More Offshore Wind to Put Paris Agreement Goals Within Reach

For Europe to contribute to limiting global temperature increase to 1.5°C, as set out in the Paris Agreement, it will need a fully decarbonised electricity supply by 2045, something that could be significantly contributed by offshore wind. However, to achieve this, the offshore wind installation rate would have to double to some 7GW per year, according to Ecofys and Navigant. 

Illustration (Image source: Ecofys/ archive)

The North Seas countries will need to jointly achieve 230GW of offshore capacity by 2045 to fulfil the Paris Agreement requirements, according to Ecofys and Navigant who investigated the topic in two white papers.
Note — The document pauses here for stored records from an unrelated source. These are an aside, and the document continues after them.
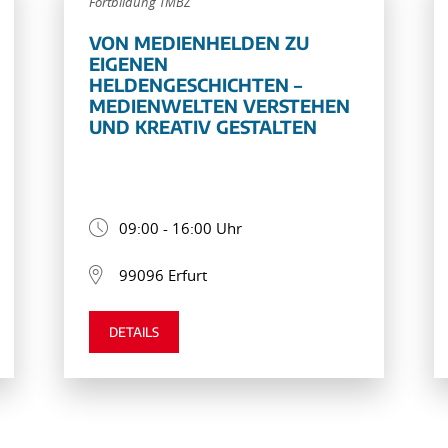
Fortbildung TMBZ
VON MEDIENHELDEN ZU
EIGENEN
HELDENGESCHICHTEN –
MEDIENWELTEN VERSTEHEN
UND KREATIV GESTALTEN
09:00 - 16:00 Uhr
99096 Erfurt
DETAILS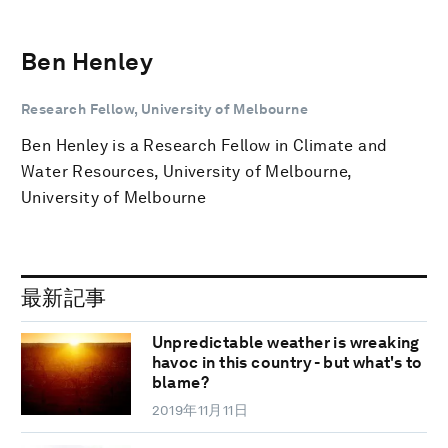
Ben Henley
Research Fellow, University of Melbourne
Ben Henley is a Research Fellow in Climate and
Water Resources, University of Melbourne,
University of Melbourne
最新記事
Unpredictable weather is wreaking
havoc in this country - but what's to
blame?
2019年11月11日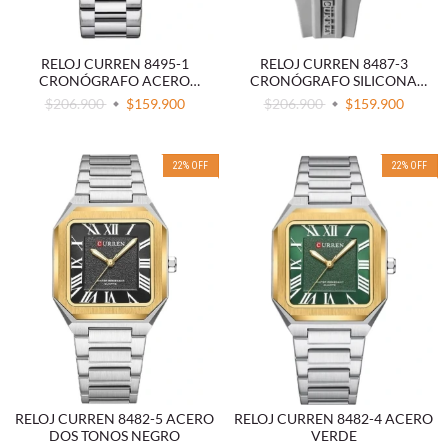
RELOJ CURREN 8495-1
RELOJ CURREN 8487-3
CRONÓGRAFO ACERO
CRONÓGRAFO SILICONA
NEGRO
GRIS
$206.900
$159.900
$206.900
$159.900
22
%
OFF
22
%
OFF
RELOJ CURREN 8482-5 ACERO
RELOJ CURREN 8482-4 ACERO
DOS TONOS NEGRO
VERDE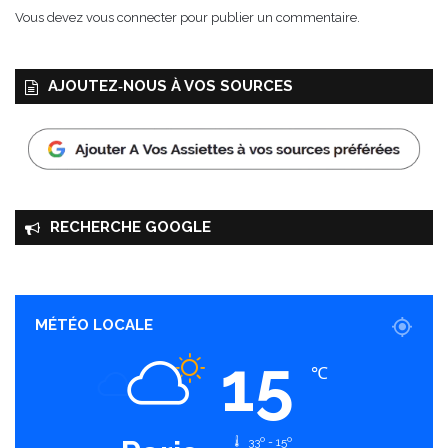
Vous devez
vous connecter
pour publier un commentaire.
AJOUTEZ‑NOUS À VOS SOURCES
RECHERCHE GOOGLE
MÉTÉO LOCALE
15
℃
33º - 15º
Michiel Müller, Managing Director at Ecofys, a Navigant company, presented the findings at the European Commission’s North Seas Energy Forum 2017, held on 23 March.

Such an upscale in offshore wind cannot be lifted through individual efforts, but only through a new level of collaboration, coordination, and interconnectivity between the North Seas countries.

The idea is not new, Ecofys stated, adding that already in 2009 the European Commission identified a North Sea offshore grid as one of six infrastructure priorities for the European Union. However, as the urgency to act increases, lacking clarity on the way forward has resulted in little progress so far.

These countries (France, Germany, Belgium, Netherlands, Luxemburg, Denmark, Sweden, Norway, Ireland and the United Kingdom) will have to join forces in an unprecedented way to get a project of this magnitude off the ground. From spatial planning, to market design and implementation, the task calls for a new way of thinking: Business cases have to be redefined to reflect societal and environmental profits.

Only an internationally coordinated approach will enable a secure new infrastructure with maximum benefit to the environment at cost-efficient levels, the researchers pointed out.

With higher shares of renewable energy, the stability of the grid heavily depends on an increase in flexibility options and a strong network to support this. According to the report, the share of dispatchable energy in the grid to go down from 95% today to 25% in 2045, and estimate the North Seas region will need up to 50-80GW of new interconnector capacity to balance the grid.

Before this demand for interconnectivity can be addressed on the technical level, it will be the collaborative connection between the involved countries and public and private stakeholders that counts, Ecofys and Navigant said.

Developing a long term spatial planning strategy and a robust 2045 roadmap for flexibility options will be two of the key steps. The energy experts recommend establishing a methodology to value grid stability to incentivise and accelerate the rollout of interconnectors. Joint strategic planning will secure operational security during and beyond the energy transition.